In this letter, we proposed a practical and efficient solution to the semisupervised classification of large-scale VHR RS images. The proposed method is based on subdividing the image into square tiles and then extracting feature descriptors on these tiles. These in turn are fed into another fully connected neural network with semisupervised learning, which exploits the structural information contained in the unlabelled tiles. Semisupervised learning is implemented in our proposed method in two ways, first by embedding a graph Laplacian in the hidden layer and second by spatial regularization of the output layer using a random walker algorithm.

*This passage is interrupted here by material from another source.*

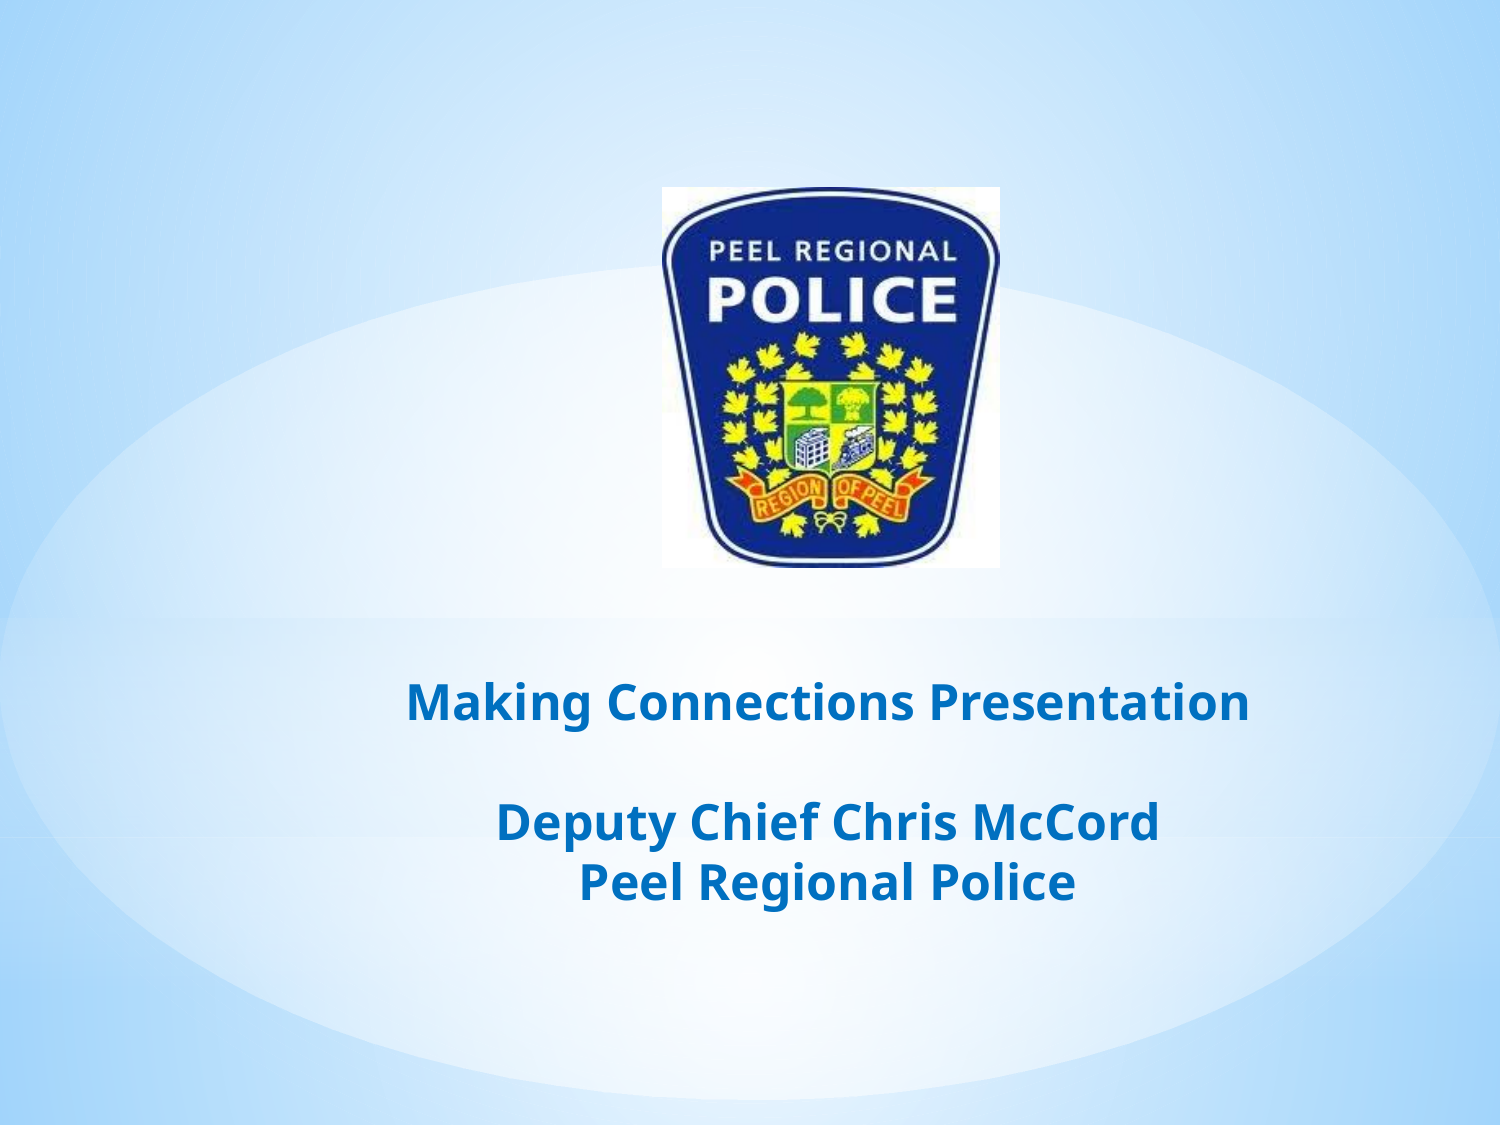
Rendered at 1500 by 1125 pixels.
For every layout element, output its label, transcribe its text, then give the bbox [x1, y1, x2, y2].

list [662, 187, 1001, 568]
title Making Connections Presentation Deputy Chief Chris McCord Peel Regional Police [294, 662, 1363, 1025]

Experimental results have shown that our proposed method can provide coarse classification maps for very large RS images with high accuracy. Furthermore, we have shown that our proposed semisupervised learning that combines a graph Laplacian in the hidden layer and spatial regularization of the output layer always provides significant improvement in terms of the overall accuracy, while having reasonable computational times for such large VHR images.

As a future research direction, we can employ a self-paced selection strategy of unlabelled titles similar to the techniques used in [38, 39] to further improve the performance. One can also study different fusion techniques of the feature descriptors of many pretrained CNNs. Another direction is to research ways to combine data from different datasets in order to improve the accuracy of the learning algorithm.

Conflicts of Interest

The authors declare no conflict of interest.

Acknowledgments

The authors would like to extend their sincere appreciation to Deanship of Scientific Research at King Saud University for funding this research group (no. RG-1435-050).